Traces data lineage and transformations across tables. It helps visualize data flow from source tables through transformations to target tables, supporting upstream, downstream, and bidirectional lineage analysis.

### What is Data Lineage?

**Data lineage** is the complete journey of data from its origin through the system to its final destination. It documents:

- **Source Tables**: Where data originally comes from
- **Transformations**: How data is modified (joins, calculations, filters)
- **Intermediate Tables**: Views, staging tables, and temporary transformations
- **Target Tables**: Where data ends up
- **Lineage Direction**:
  - **Upstream**: All sources that feed into a table
  - **Downstream**: All tables that consume a table's data
  - **Bidirectional**: The complete flow in both directions

Think of it as tracing the DNA of your data through your system.

### Why Should You Care About Data Lineage?

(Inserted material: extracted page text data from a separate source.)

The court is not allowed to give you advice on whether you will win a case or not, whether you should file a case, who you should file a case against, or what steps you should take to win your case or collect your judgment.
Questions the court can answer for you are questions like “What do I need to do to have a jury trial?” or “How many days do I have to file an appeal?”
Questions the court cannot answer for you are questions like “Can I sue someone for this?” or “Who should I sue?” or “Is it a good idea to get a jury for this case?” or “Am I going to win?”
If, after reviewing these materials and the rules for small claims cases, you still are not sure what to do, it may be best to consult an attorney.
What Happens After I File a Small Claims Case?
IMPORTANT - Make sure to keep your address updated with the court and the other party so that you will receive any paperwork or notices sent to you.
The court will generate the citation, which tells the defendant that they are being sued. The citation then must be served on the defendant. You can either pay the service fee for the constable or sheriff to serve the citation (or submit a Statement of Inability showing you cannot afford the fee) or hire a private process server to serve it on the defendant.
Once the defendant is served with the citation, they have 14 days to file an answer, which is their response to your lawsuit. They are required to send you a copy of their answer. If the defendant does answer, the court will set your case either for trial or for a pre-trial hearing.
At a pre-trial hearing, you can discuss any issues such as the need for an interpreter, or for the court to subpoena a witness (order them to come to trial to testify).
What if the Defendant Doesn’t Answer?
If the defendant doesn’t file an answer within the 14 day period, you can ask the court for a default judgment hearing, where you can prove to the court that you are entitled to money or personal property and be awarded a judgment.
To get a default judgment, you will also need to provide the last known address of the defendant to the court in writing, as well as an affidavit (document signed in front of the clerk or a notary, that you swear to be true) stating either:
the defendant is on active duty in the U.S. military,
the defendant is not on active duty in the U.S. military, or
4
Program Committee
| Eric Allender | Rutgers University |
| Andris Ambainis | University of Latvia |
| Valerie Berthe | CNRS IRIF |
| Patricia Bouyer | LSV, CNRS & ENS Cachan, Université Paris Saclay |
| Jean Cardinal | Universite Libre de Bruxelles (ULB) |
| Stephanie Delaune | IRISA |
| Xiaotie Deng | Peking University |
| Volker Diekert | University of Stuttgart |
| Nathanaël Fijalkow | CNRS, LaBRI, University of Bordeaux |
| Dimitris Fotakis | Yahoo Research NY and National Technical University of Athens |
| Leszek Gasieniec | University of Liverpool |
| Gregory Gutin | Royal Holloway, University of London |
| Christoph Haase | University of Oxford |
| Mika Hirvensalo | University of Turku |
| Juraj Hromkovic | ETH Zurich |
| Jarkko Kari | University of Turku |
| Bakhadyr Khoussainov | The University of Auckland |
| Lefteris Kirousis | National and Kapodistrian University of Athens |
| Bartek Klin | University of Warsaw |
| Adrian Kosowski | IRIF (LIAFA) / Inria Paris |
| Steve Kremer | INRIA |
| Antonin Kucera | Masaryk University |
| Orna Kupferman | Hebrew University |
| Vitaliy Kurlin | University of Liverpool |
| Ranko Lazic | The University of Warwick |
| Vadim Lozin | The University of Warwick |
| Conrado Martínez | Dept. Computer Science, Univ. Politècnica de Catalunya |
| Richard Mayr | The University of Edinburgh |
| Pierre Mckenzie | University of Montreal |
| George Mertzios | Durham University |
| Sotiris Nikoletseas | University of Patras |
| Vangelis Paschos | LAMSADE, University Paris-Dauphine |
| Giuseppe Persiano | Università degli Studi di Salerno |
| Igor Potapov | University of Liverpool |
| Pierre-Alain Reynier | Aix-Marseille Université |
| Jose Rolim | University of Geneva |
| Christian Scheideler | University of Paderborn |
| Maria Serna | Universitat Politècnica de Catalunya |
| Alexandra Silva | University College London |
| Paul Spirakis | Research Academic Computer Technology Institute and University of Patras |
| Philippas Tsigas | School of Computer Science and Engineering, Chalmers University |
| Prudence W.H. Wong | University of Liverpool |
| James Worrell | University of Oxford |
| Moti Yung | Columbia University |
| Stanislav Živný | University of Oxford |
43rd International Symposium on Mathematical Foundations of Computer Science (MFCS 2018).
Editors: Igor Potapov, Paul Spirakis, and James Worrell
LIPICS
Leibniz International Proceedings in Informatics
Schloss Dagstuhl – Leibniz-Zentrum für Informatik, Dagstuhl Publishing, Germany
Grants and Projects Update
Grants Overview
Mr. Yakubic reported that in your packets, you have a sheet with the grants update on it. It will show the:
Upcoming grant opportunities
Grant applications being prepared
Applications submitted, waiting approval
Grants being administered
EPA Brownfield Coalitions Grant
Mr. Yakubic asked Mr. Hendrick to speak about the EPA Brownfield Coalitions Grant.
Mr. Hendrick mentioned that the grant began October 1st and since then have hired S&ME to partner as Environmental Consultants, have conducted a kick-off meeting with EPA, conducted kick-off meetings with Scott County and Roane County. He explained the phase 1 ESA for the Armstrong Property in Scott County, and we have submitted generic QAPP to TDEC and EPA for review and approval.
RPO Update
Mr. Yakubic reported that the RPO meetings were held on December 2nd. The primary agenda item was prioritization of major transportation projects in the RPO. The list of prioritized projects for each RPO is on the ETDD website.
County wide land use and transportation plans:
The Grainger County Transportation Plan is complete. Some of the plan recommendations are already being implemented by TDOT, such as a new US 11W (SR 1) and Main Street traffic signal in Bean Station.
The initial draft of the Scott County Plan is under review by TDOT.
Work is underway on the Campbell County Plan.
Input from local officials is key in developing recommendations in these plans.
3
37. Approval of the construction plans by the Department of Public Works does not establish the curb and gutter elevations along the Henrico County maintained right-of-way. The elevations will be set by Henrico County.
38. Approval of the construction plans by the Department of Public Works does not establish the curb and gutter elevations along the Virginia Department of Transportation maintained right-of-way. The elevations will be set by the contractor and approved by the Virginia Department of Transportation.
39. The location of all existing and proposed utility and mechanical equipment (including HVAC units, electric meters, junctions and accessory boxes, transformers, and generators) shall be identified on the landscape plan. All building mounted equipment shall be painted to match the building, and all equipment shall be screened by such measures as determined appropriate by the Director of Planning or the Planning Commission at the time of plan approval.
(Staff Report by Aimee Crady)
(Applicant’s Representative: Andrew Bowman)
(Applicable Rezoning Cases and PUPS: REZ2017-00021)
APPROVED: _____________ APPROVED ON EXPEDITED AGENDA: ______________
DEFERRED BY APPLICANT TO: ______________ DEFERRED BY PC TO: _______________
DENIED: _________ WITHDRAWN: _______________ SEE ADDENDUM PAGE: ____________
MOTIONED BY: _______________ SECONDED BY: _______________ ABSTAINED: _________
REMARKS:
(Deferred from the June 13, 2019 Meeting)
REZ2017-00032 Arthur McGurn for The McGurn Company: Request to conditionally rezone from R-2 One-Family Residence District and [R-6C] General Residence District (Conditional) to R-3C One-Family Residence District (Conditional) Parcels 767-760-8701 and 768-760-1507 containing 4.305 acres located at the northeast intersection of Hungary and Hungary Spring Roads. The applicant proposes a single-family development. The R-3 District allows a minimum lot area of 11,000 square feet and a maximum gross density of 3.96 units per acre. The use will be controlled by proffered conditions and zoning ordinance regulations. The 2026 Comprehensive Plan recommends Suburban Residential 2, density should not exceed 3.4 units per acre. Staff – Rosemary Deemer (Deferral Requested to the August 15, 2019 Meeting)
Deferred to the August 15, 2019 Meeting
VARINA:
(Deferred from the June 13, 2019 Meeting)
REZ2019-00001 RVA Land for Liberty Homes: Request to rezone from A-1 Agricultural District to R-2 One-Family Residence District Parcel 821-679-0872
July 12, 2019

Data lineage provides critical insights for managing, auditing, and troubleshooting your data:

**Troubleshooting & Problem Resolution:**

- **Root Cause Analysis**: Track down where bad data originated (wrong input source, broken transformation)
- **Impact Analysis**: Understand which downstream tables/reports are affected when a source table changes
- **Bug Identification**: Find which transformation introduced data quality issues
- **Performance Issues**: Identify expensive transformations in the data pipeline
- **Dependency Detection**: Understand what breaks when you modify or delete a table

**Data Governance & Compliance:**

- **Regulatory Requirements**: Trace data to prove compliance with GDPR, CCPA (right to know data origin)
- **Audit Trails**: Document complete data history for audit and accountability
- **Data Stewardship**: Understand data ownership chain and responsibilities
- **Privacy Protection**: Identify where personal data flows through the system
- **Risk Assessment**: Understand which critical systems depend on which data sources
- **Policy Enforcement**: Validate that sensitive data flows through appropriate channels

**Development & Maintenance:**

- **Schema Changes**: Know which downstream tables are affected before modifying a source table
- **Refactoring Safety**: Understand dependencies before consolidating or splitting tables
- **Testing Strategy**: Know which tests to run when a source table changes
- **Documentation**: Create accurate data flow diagrams for new team members
- **Integration Planning**: Understand data pipeline complexity before system integration

**Business Intelligence & Analytics:**

- **Report Debugging**: Understand why a metric is wrong by tracing it to its source
- **Data Reliability**: Understand how many transformations data goes through before appearing in reports
- **Quality Assurance**: Identify where data validation happens in the pipeline
- **Metric Definition**: Document the "recipe" for calculating key business metrics
- **Business Rules**: Trace where business logic is applied to data

**Real-World Scenarios:**

1. **Finance**: Customer reports revenue is wrong → trace which source tables feed the revenue calculation → discover customer dimension table has duplicates

2. **CRM**: Sales rep sees wrong commission amount → trace commission calculation rule → find transformation that applies discount incorrectly

3. **Healthcare**: Patient safety alert → trace medication allergies through data system → identify integration issue with pharmacy system

4. **E-commerce**: Inventory is always inaccurate → trace inventory movements through warehouse systems → find missing transformation between order system and inventory

### How to Use Data Lineage

#### 1. Root Cause Analysis

```bash
# Find where a customer table's duplicate problem originated
hana-cli dataLineage --table CUSTOMERS --direction upstream --depth 3
```

Trace upstream to find all source tables feeding into CUSTOMERS. Discover that CUSTOMER_IMPORTS table has bad data.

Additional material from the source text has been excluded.